## Task brief
Give back exactly the lines from the one holding "text_box [501, 973, 1671, 1056]" to the last line of the entries, both included, and nothing more.
* * *
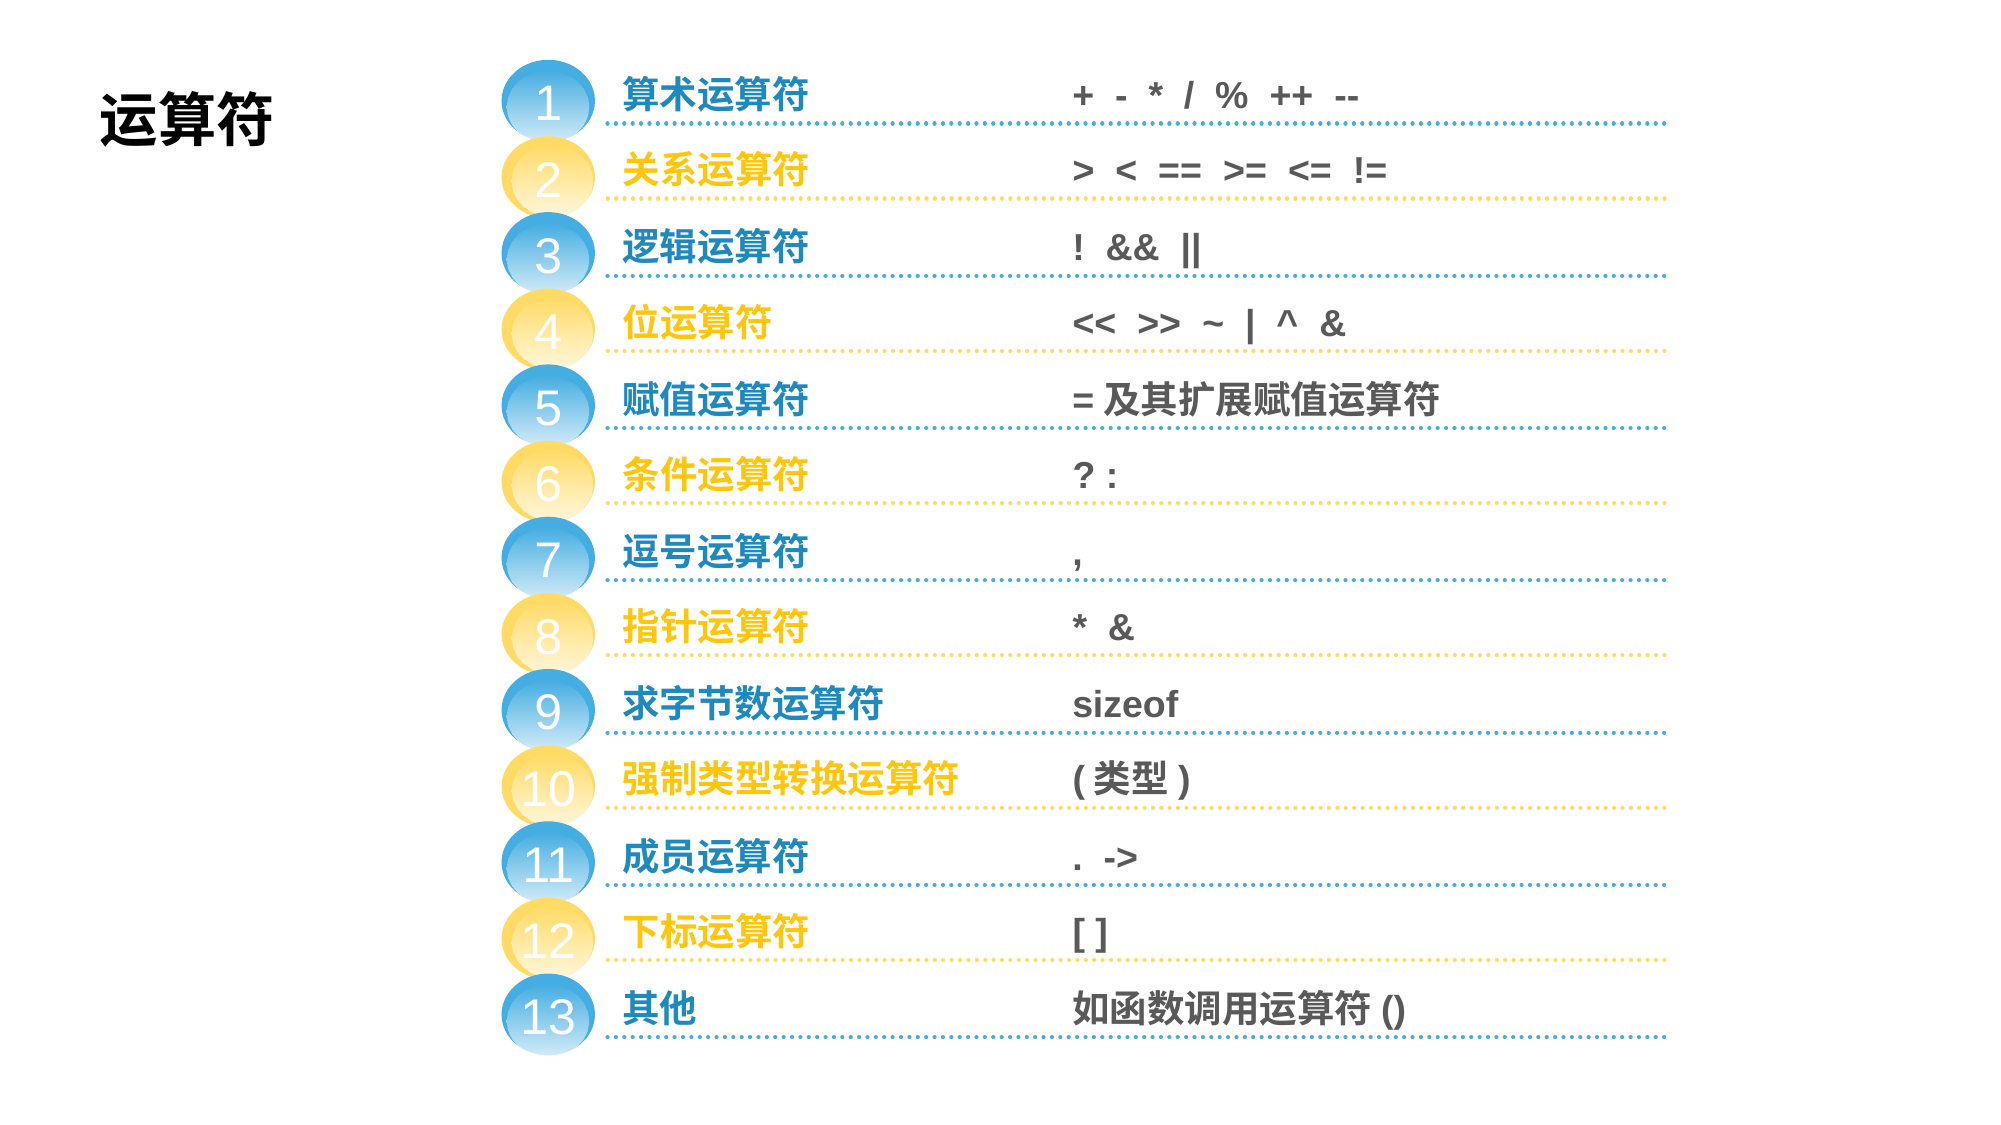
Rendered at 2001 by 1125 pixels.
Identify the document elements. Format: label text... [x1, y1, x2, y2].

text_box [501, 288, 1671, 364]
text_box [501, 593, 1671, 668]
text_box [501, 212, 1671, 288]
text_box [501, 745, 1671, 821]
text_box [501, 59, 1671, 136]
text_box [501, 136, 1671, 212]
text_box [501, 821, 1671, 897]
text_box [501, 973, 1671, 1056]
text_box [501, 668, 1671, 745]
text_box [501, 440, 1671, 516]
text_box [501, 364, 1671, 440]
title 运算符 [85, 27, 428, 162]
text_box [501, 897, 1671, 973]
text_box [501, 516, 1671, 593]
* * *
## Solved problem
text_box [501, 973, 1671, 1056]
text_box [501, 668, 1671, 745]
text_box [501, 440, 1671, 516]
text_box [501, 364, 1671, 440]
title 运算符 [85, 27, 428, 162]
text_box [501, 897, 1671, 973]
text_box [501, 516, 1671, 593]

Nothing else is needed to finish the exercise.